→ Instructions to follow: Copy out each line of the material in which the word "down" appears.

##### Source material

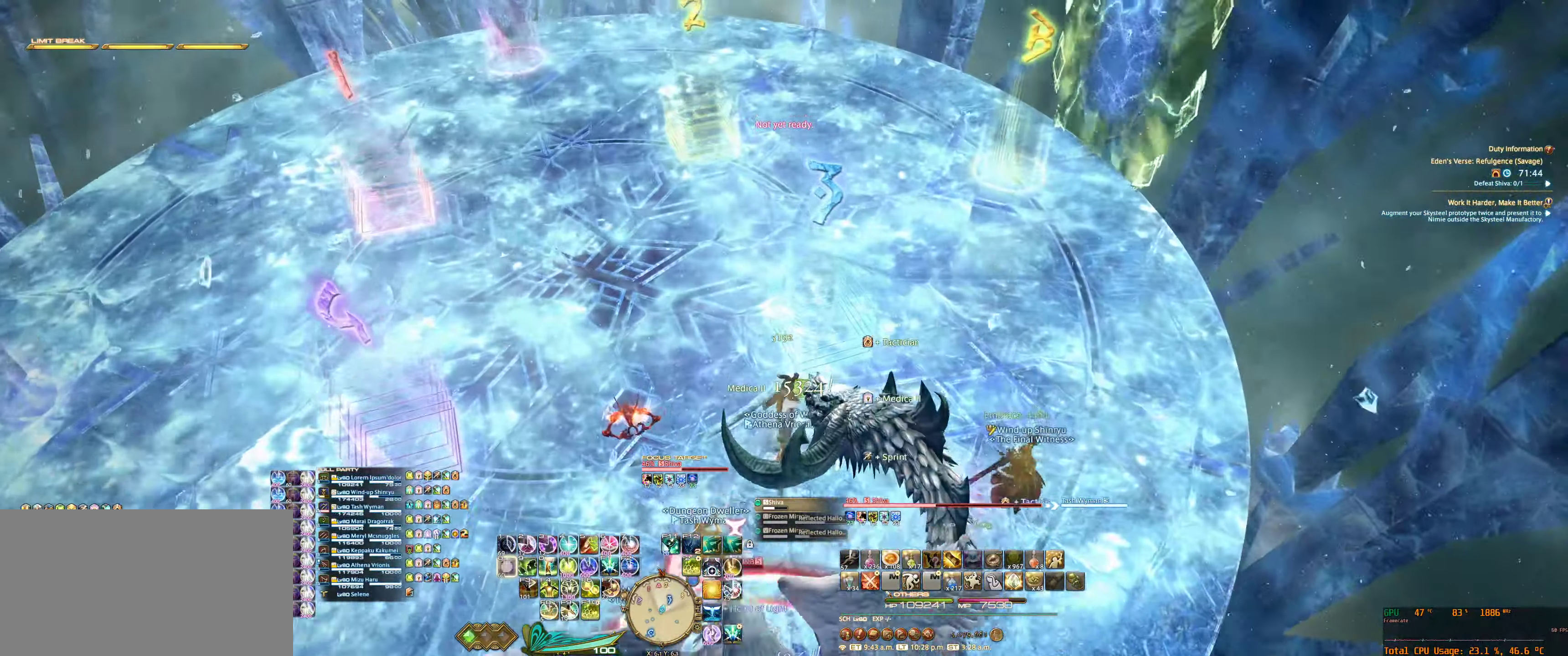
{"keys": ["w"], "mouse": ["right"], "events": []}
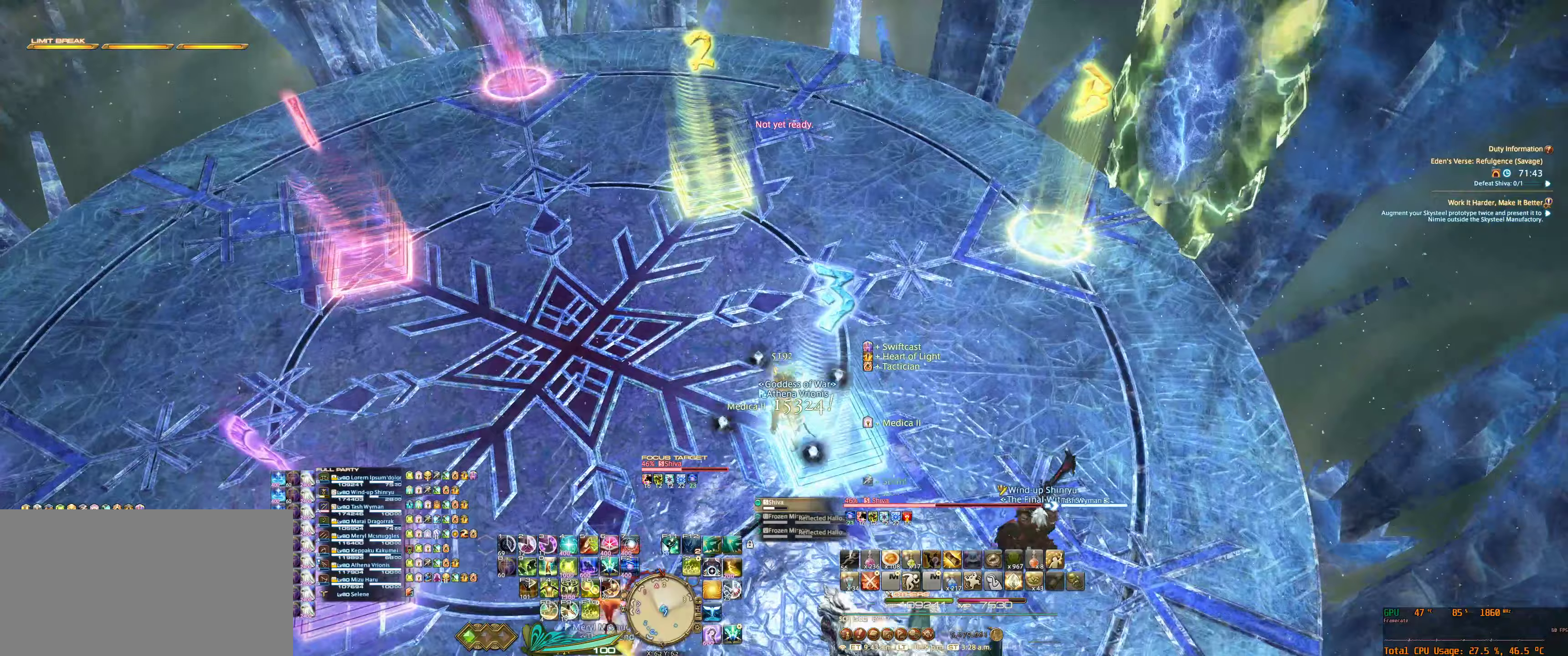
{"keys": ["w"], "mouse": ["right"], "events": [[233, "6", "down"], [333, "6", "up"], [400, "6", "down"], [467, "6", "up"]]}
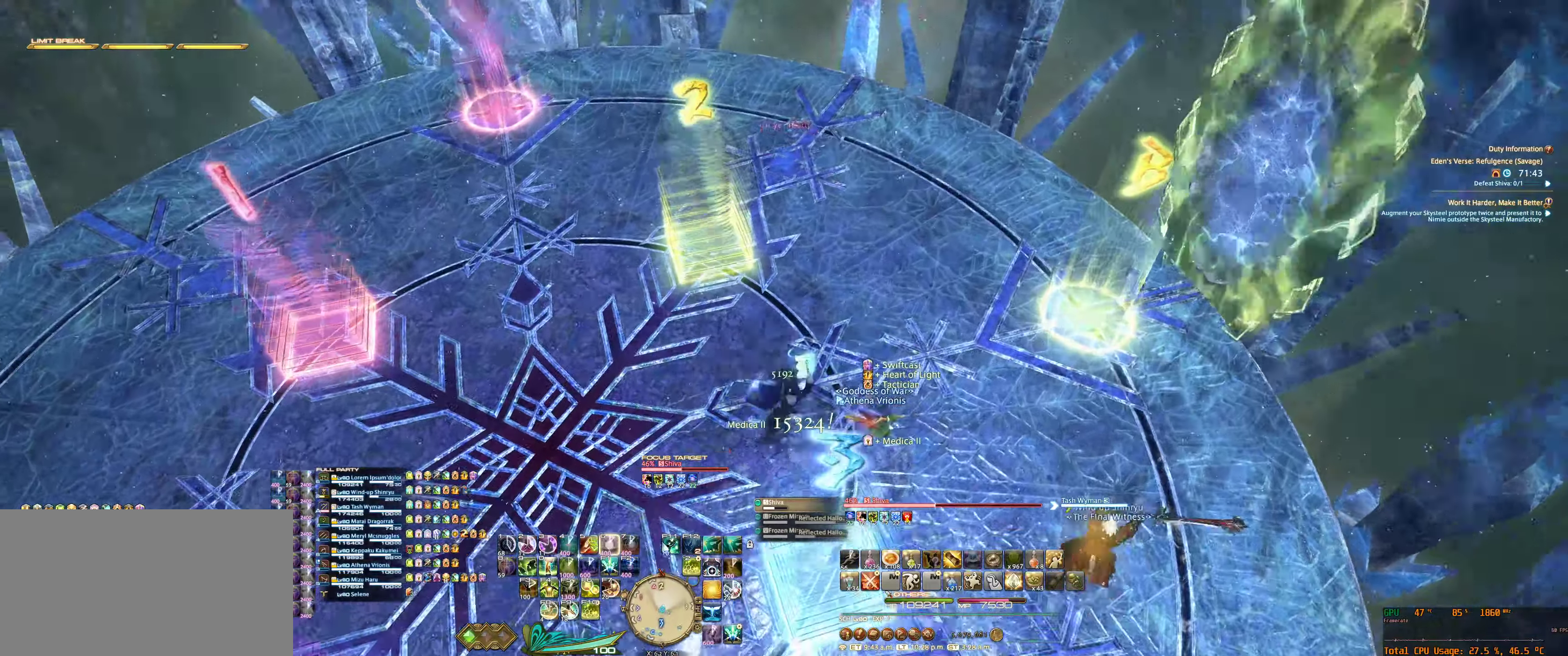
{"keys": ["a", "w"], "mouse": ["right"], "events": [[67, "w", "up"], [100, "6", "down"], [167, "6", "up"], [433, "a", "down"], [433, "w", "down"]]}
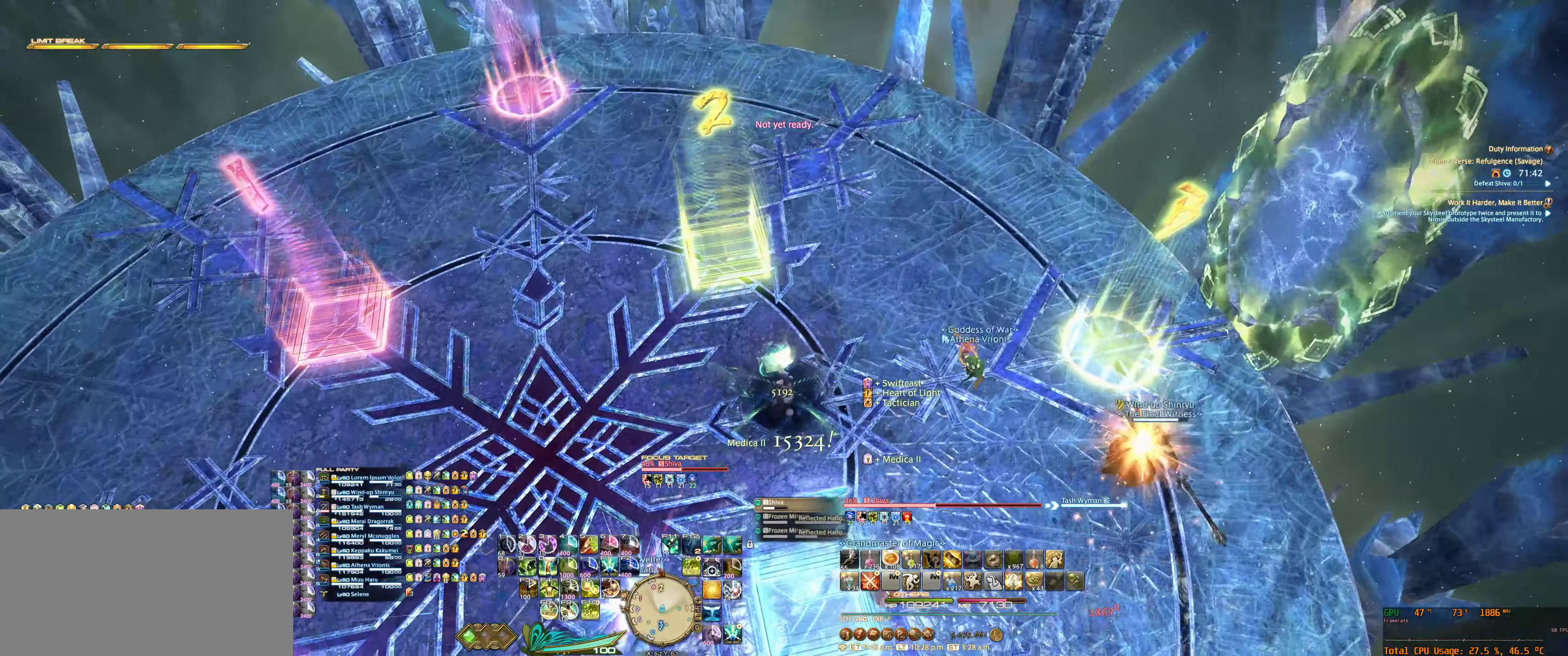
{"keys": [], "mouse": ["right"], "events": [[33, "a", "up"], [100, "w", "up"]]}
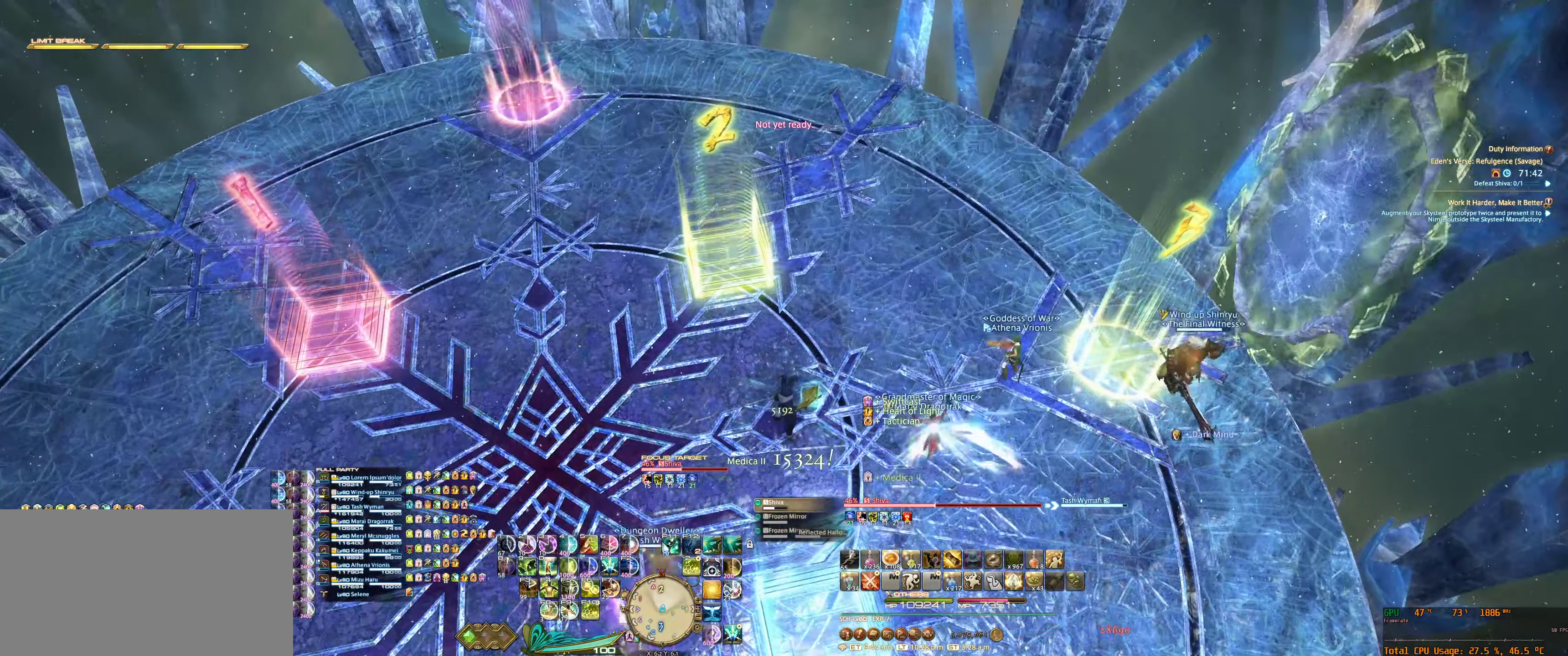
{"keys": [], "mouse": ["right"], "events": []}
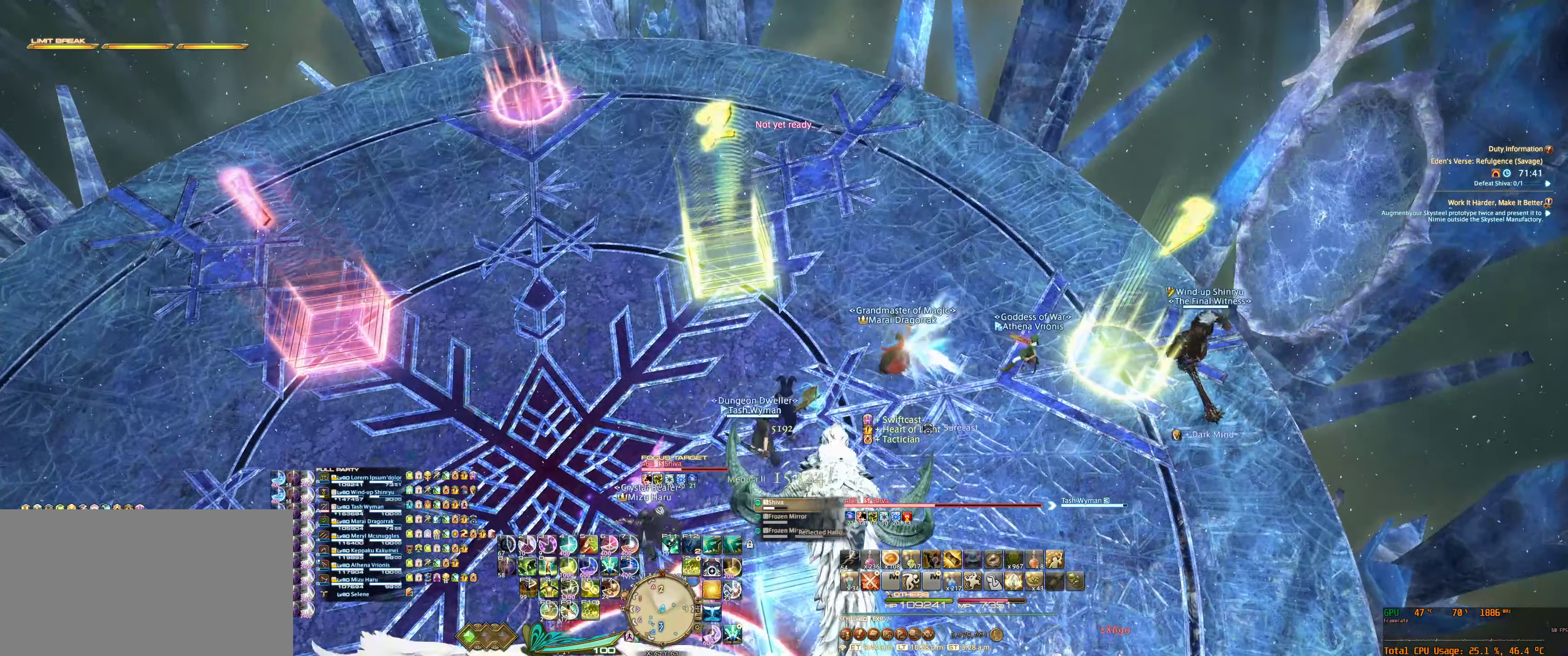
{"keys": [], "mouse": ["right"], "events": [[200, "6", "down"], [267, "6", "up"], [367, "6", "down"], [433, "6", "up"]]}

##########

→ Exercise result:
{"keys": ["w"], "mouse": ["right"], "events": [[233, "6", "down"], [333, "6", "up"], [400, "6", "down"], [467, "6", "up"]]}
{"keys": ["a", "w"], "mouse": ["right"], "events": [[67, "w", "up"], [100, "6", "down"], [167, "6", "up"], [433, "a", "down"], [433, "w", "down"]]}
{"keys": [], "mouse": ["right"], "events": [[200, "6", "down"], [267, "6", "up"], [367, "6", "down"], [433, "6", "up"]]}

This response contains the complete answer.